Distributed Deep Learning with TensorFlowOnSpark


If you’re new to TensorFlow or deep learning, we recommend that you first work through the single-node TensorFlow guide.

In this guide we explore Yahoo’s TensorFlowOnSpark framework for distributed deep learning on Spark clusters, describing how it works and highlighting typical usage patterns. We then walk through a set of notebooks (referenced throughout the guide) to demonstrate how to train a neural network on MNIST in a distributed setting with TensorFlowOnSpark.

We’ve packaged the example notebooks for this guide into a downloadable DBC archive so you can easily import them into Databricks and run them yourself.

What is TensorFlowOnSpark?

TensorFlowOnSpark, developed by Yahoo, is an open-source Python framework for launching TensorFlow-based distributed deep learning workflows on Spark clusters (see the original Yahoo blog post).

TensorFlowOnSpark simplifies deep learning training on Spark clusters by:

  • Abstracting away the need to manually specify a cluster configuration (mapping from CPUs and GPUs to TensorFlow tasks)
  • Providing APIs for feeding data from Spark RDDs to TensorFlow programs
  • Leveraging Spark’s built-in fault-tolerance (to recover from failures during TF training)

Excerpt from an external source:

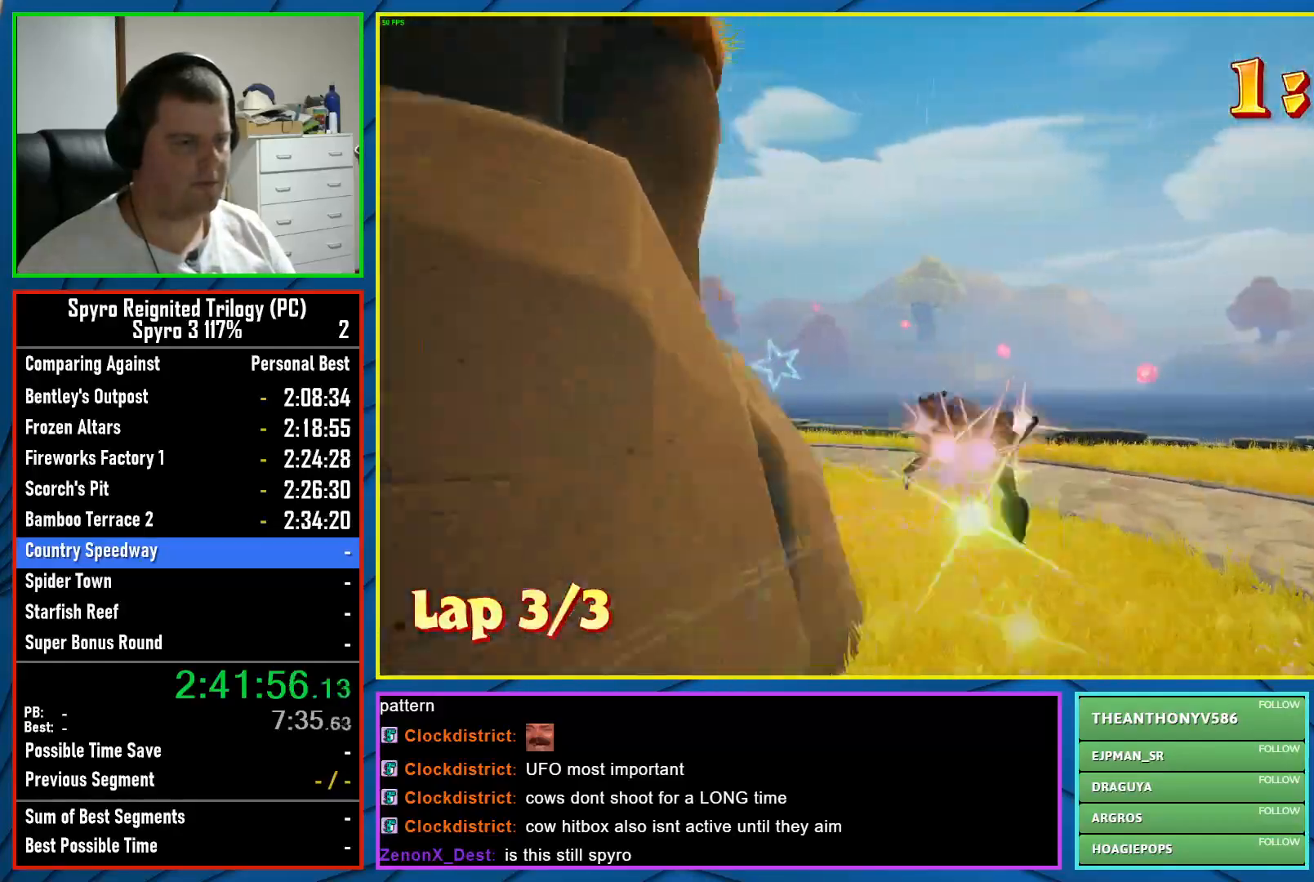
{"buttons": [], "left_stick": "center", "events": [[100, "left_stick", "left"], [267, "left_stick", "center"]]}
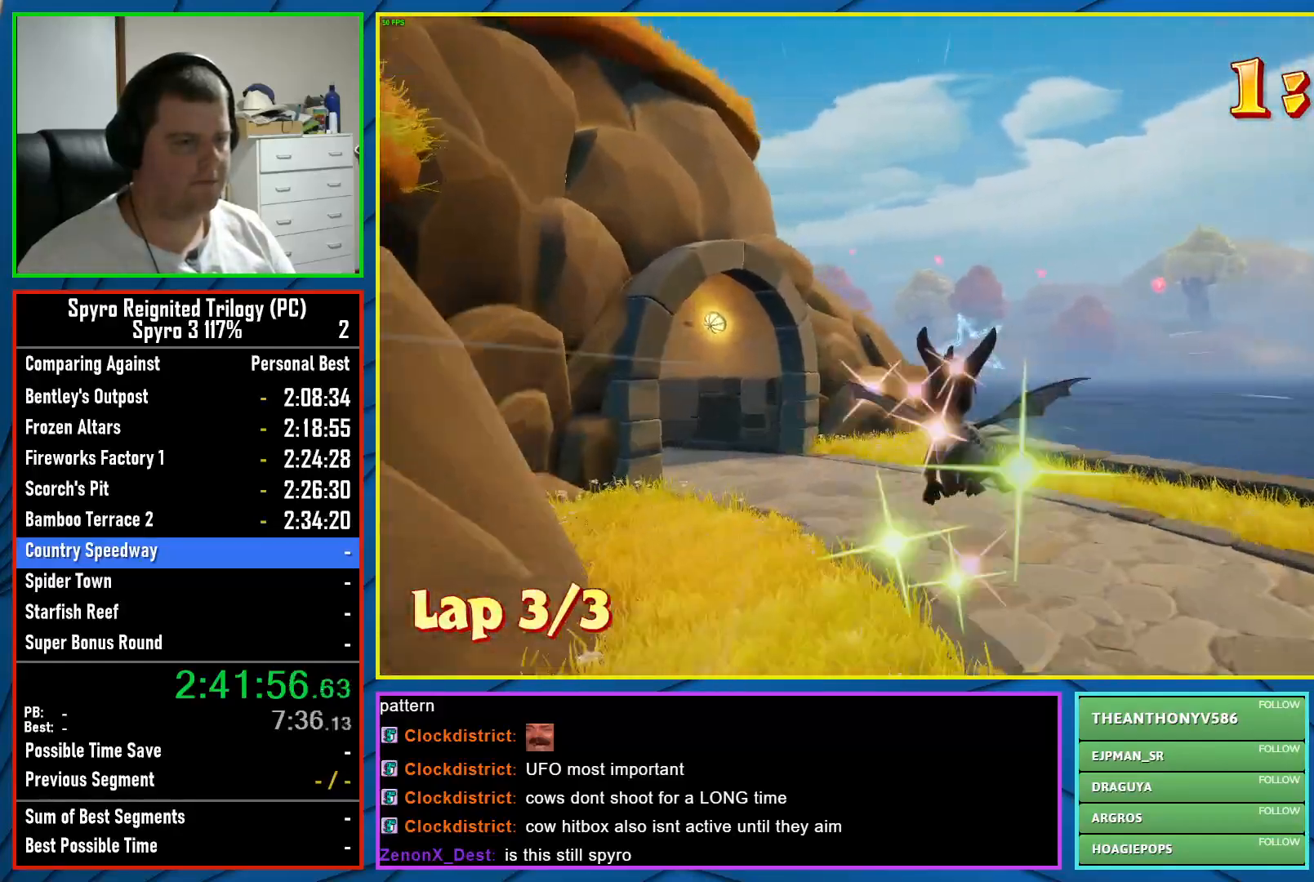
{"buttons": [], "left_stick": "center", "events": [[233, "left_stick", "right"], [333, "left_stick", "center"]]}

How does TensorFlowOnSpark work?

TensorFlowOnSpark launches distributed model training as a single Spark job. The entry point to model training is TFCluster.run (see its API documentation), which runs a user-specified Python function in each Spark executor, passing a context argument ctx. The context argument contains global and executor-specific information on the current distributed training run. For example, ctx.job_name indicates whether the current Spark executor should act as a TensorFlow worker or parameter server, while ctx.cluster_spec contains a global mapping from TensorFlow job name ("ps" or "worker") to CPU/GPU devices. The user-specified function is responsible for inspecting the context argument and running the appropriate logic (for example, running parameter server or worker code).

A typical workflow

TensorFlowOnSpark workflows typically consist of three parts: training, evaluation against held-out samples, and monitoring:


  • Runs on the Spark workers.
  • Copies a distinct subset of the training data from S3 to each worker’s local hard drive.
  • Fits model against local data.
  • Stores model checkpoints in DBFS.
  • Stores event files (containing information on training loss) persistently in DBFS.
  • Periodically syncs event files to the driver to be consumed by TensorBoard, which runs on the driver.


  • Runs on the Spark driver during training.
  • Stores event files (containing accuracy information on an evaluation set) on the driver to be read by TensorBoard, periodically syncing them to DBFS for persistent storage.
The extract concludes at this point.